> **RECORDED INFORMATION**:
========================================

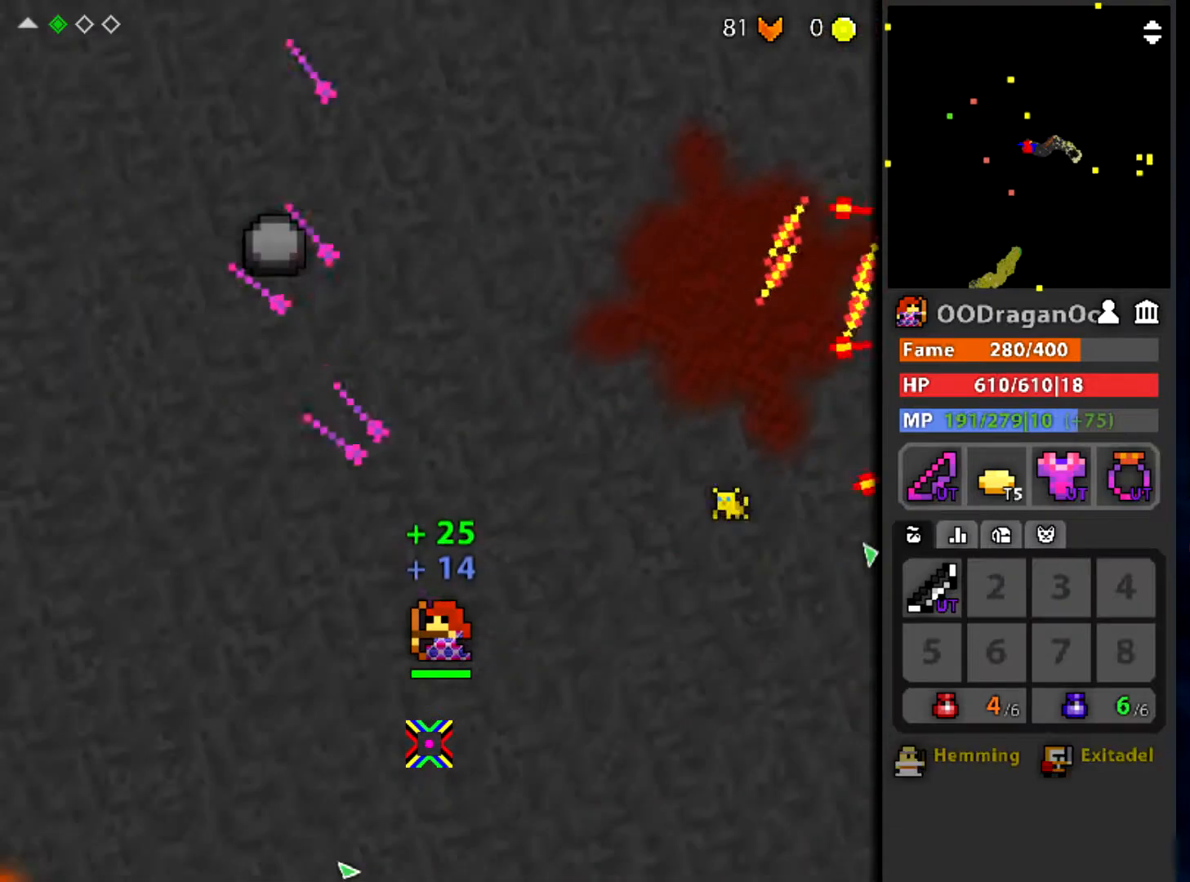
{"keys": [], "mouse": ["left"], "events": [[367, "s", "up"], [467, "a", "up"]]}
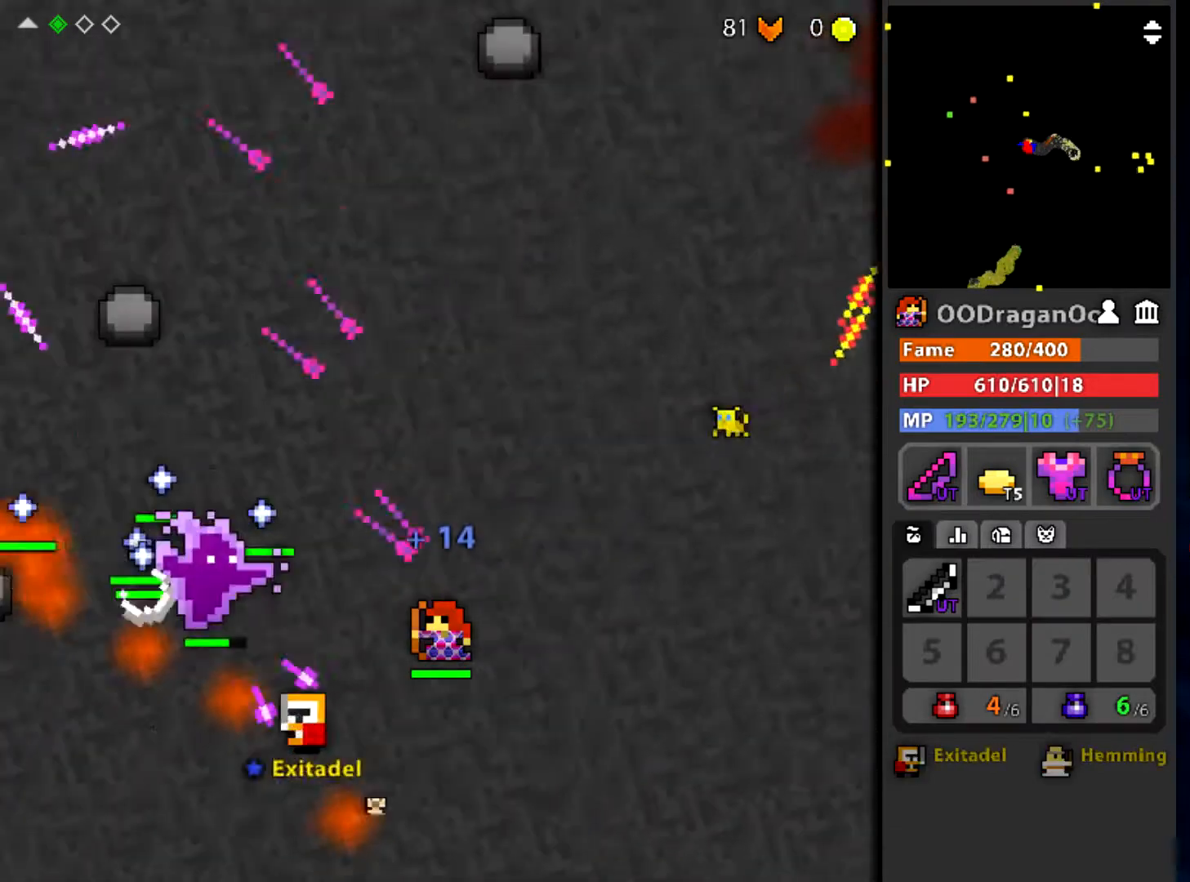
{"keys": [], "mouse": ["left"], "events": [[34, "s", "down"], [200, "s", "up"], [300, "shift", "down"], [401, "shift", "up"]]}
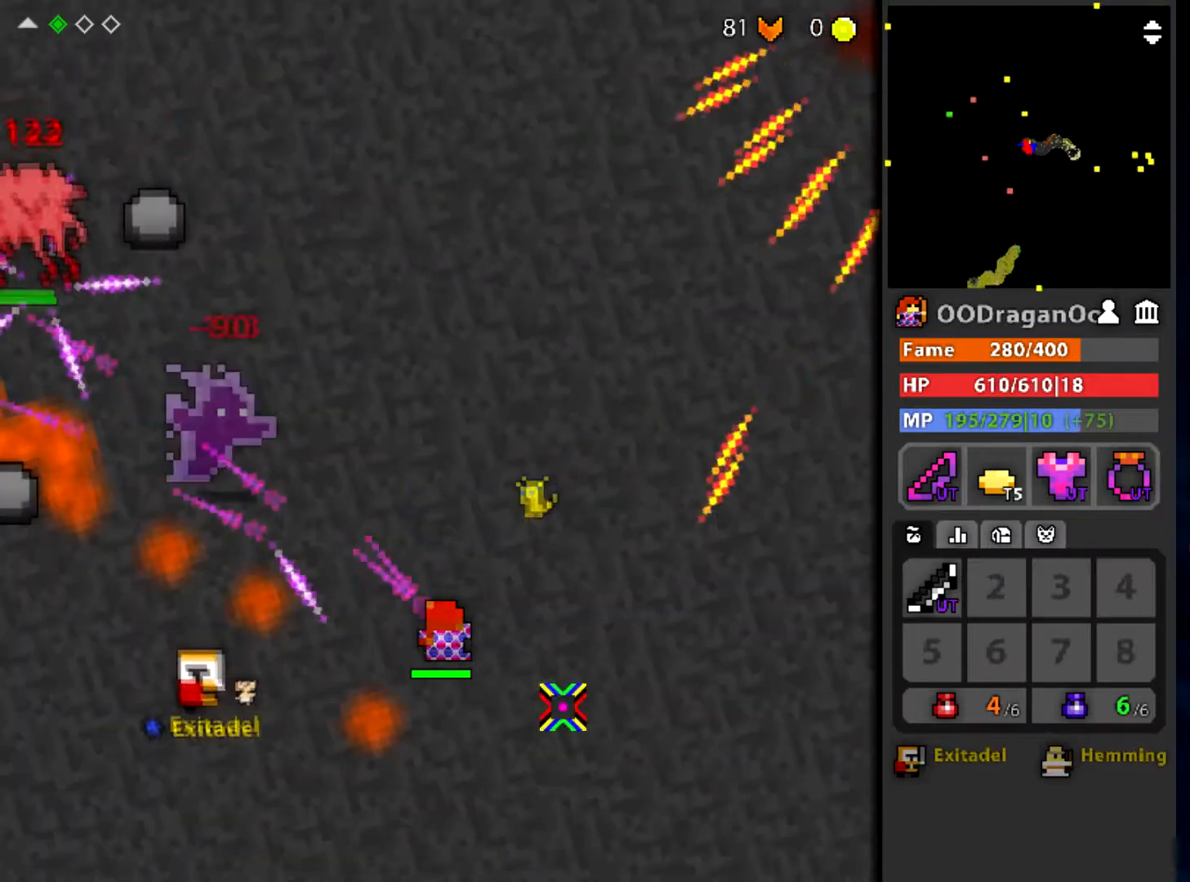
{"keys": [], "mouse": ["left"], "events": [[33, "s", "down"], [66, "s", "up"], [66, "w", "down"], [100, "d", "down"], [400, "d", "up"], [467, "w", "up"]]}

========================================

Start at the first line and set down all of the data exactly, passing over the pictures.

> **EXERCISE ANSWER**:
{"keys": [], "mouse": ["left"], "events": [[367, "s", "up"], [467, "a", "up"]]}
{"keys": [], "mouse": ["left"], "events": [[34, "s", "down"], [200, "s", "up"], [300, "shift", "down"], [401, "shift", "up"]]}
{"keys": [], "mouse": ["left"], "events": [[33, "s", "down"], [66, "s", "up"], [66, "w", "down"], [100, "d", "down"], [400, "d", "up"], [467, "w", "up"]]}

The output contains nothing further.